• [AUFGABE]
Ändern Sie alle folgenden Einträge, indem Sie "directory" überall durch "folder" ersetzen. Alles andere geben Sie unverändert wieder.
--------------------------------
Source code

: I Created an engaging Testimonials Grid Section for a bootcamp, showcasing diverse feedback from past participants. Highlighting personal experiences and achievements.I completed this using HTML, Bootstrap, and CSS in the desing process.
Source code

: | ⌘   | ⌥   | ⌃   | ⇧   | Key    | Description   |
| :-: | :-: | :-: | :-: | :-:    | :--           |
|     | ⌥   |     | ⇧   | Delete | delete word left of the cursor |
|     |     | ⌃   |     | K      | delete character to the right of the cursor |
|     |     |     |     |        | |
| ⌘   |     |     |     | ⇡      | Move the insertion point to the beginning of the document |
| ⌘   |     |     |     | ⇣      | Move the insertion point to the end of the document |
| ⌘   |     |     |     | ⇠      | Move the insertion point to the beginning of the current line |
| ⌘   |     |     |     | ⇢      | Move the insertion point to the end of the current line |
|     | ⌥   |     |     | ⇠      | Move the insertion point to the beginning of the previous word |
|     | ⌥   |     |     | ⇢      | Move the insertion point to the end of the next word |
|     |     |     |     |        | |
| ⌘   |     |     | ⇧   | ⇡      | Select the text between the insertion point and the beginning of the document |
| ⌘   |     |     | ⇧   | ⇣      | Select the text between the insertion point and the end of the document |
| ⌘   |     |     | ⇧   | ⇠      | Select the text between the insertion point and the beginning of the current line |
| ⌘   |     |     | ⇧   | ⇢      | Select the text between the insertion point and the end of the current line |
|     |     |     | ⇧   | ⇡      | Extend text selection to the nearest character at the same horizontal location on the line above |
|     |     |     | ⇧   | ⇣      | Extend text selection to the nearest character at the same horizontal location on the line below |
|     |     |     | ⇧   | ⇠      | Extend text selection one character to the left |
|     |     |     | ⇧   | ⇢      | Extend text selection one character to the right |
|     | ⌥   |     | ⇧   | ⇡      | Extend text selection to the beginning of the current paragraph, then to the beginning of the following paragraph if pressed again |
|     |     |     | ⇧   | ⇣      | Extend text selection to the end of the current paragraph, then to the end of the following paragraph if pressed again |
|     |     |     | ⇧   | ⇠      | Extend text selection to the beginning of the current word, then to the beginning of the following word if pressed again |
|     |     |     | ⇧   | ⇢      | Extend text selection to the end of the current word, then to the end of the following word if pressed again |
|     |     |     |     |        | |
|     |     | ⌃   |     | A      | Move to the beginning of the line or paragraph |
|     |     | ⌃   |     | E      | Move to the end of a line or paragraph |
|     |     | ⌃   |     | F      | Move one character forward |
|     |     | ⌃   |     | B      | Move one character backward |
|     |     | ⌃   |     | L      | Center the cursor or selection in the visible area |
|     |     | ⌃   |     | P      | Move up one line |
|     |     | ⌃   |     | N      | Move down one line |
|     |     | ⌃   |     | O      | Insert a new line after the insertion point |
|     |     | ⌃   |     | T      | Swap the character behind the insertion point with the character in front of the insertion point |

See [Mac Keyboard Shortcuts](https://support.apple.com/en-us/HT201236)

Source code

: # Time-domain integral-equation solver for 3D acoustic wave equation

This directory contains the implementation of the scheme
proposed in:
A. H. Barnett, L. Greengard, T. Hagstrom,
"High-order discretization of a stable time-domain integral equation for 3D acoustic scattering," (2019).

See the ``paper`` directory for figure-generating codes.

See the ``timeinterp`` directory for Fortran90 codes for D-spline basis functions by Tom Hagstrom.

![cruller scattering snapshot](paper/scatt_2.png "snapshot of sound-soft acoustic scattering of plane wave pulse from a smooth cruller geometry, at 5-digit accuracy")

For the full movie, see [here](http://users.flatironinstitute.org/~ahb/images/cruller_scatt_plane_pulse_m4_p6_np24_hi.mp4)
--------------------------------
• [SCHRIFTLICHE ANTWORT]
Source code

: I Created an engaging Testimonials Grid Section for a bootcamp, showcasing diverse feedback from past participants. Highlighting personal experiences and achievements.I completed this using HTML, Bootstrap, and CSS in the desing process.
Source code

: | ⌘   | ⌥   | ⌃   | ⇧   | Key    | Description   |
| :-: | :-: | :-: | :-: | :-:    | :--           |
|     | ⌥   |     | ⇧   | Delete | delete word left of the cursor |
|     |     | ⌃   |     | K      | delete character to the right of the cursor |
|     |     |     |     |        | |
| ⌘   |     |     |     | ⇡      | Move the insertion point to the beginning of the document |
| ⌘   |     |     |     | ⇣      | Move the insertion point to the end of the document |
| ⌘   |     |     |     | ⇠      | Move the insertion point to the beginning of the current line |
| ⌘   |     |     |     | ⇢      | Move the insertion point to the end of the current line |
|     | ⌥   |     |     | ⇠      | Move the insertion point to the beginning of the previous word |
|     | ⌥   |     |     | ⇢      | Move the insertion point to the end of the next word |
|     |     |     |     |        | |
| ⌘   |     |     | ⇧   | ⇡      | Select the text between the insertion point and the beginning of the document |
| ⌘   |     |     | ⇧   | ⇣      | Select the text between the insertion point and the end of the document |
| ⌘   |     |     | ⇧   | ⇠      | Select the text between the insertion point and the beginning of the current line |
| ⌘   |     |     | ⇧   | ⇢      | Select the text between the insertion point and the end of the current line |
|     |     |     | ⇧   | ⇡      | Extend text selection to the nearest character at the same horizontal location on the line above |
|     |     |     | ⇧   | ⇣      | Extend text selection to the nearest character at the same horizontal location on the line below |
|     |     |     | ⇧   | ⇠      | Extend text selection one character to the left |
|     |     |     | ⇧   | ⇢      | Extend text selection one character to the right |
|     | ⌥   |     | ⇧   | ⇡      | Extend text selection to the beginning of the current paragraph, then to the beginning of the following paragraph if pressed again |
|     |     |     | ⇧   | ⇣      | Extend text selection to the end of the current paragraph, then to the end of the following paragraph if pressed again |
|     |     |     | ⇧   | ⇠      | Extend text selection to the beginning of the current word, then to the beginning of the following word if pressed again |
|     |     |     | ⇧   | ⇢      | Extend text selection to the end of the current word, then to the end of the following word if pressed again |
|     |     |     |     |        | |
|     |     | ⌃   |     | A      | Move to the beginning of the line or paragraph |
|     |     | ⌃   |     | E      | Move to the end of a line or paragraph |
|     |     | ⌃   |     | F      | Move one character forward |
|     |     | ⌃   |     | B      | Move one character backward |
|     |     | ⌃   |     | L      | Center the cursor or selection in the visible area |
|     |     | ⌃   |     | P      | Move up one line |
|     |     | ⌃   |     | N      | Move down one line |
|     |     | ⌃   |     | O      | Insert a new line after the insertion point |
|     |     | ⌃   |     | T      | Swap the character behind the insertion point with the character in front of the insertion point |

See [Mac Keyboard Shortcuts](https://support.apple.com/en-us/HT201236)

Source code

: # Time-domain integral-equation solver for 3D acoustic wave equation

This folder contains the implementation of the scheme
proposed in:
A. H. Barnett, L. Greengard, T. Hagstrom,
"High-order discretization of a stable time-domain integral equation for 3D acoustic scattering," (2019).

See the ``paper`` folder for figure-generating codes.

See the ``timeinterp`` folder for Fortran90 codes for D-spline basis functions by Tom Hagstrom.

![cruller scattering snapshot](paper/scatt_2.png "snapshot of sound-soft acoustic scattering of plane wave pulse from a smooth cruller geometry, at 5-digit accuracy")

For the full movie, see [here](http://users.flatironinstitute.org/~ahb/images/cruller_scatt_plane_pulse_m4_p6_np24_hi.mp4)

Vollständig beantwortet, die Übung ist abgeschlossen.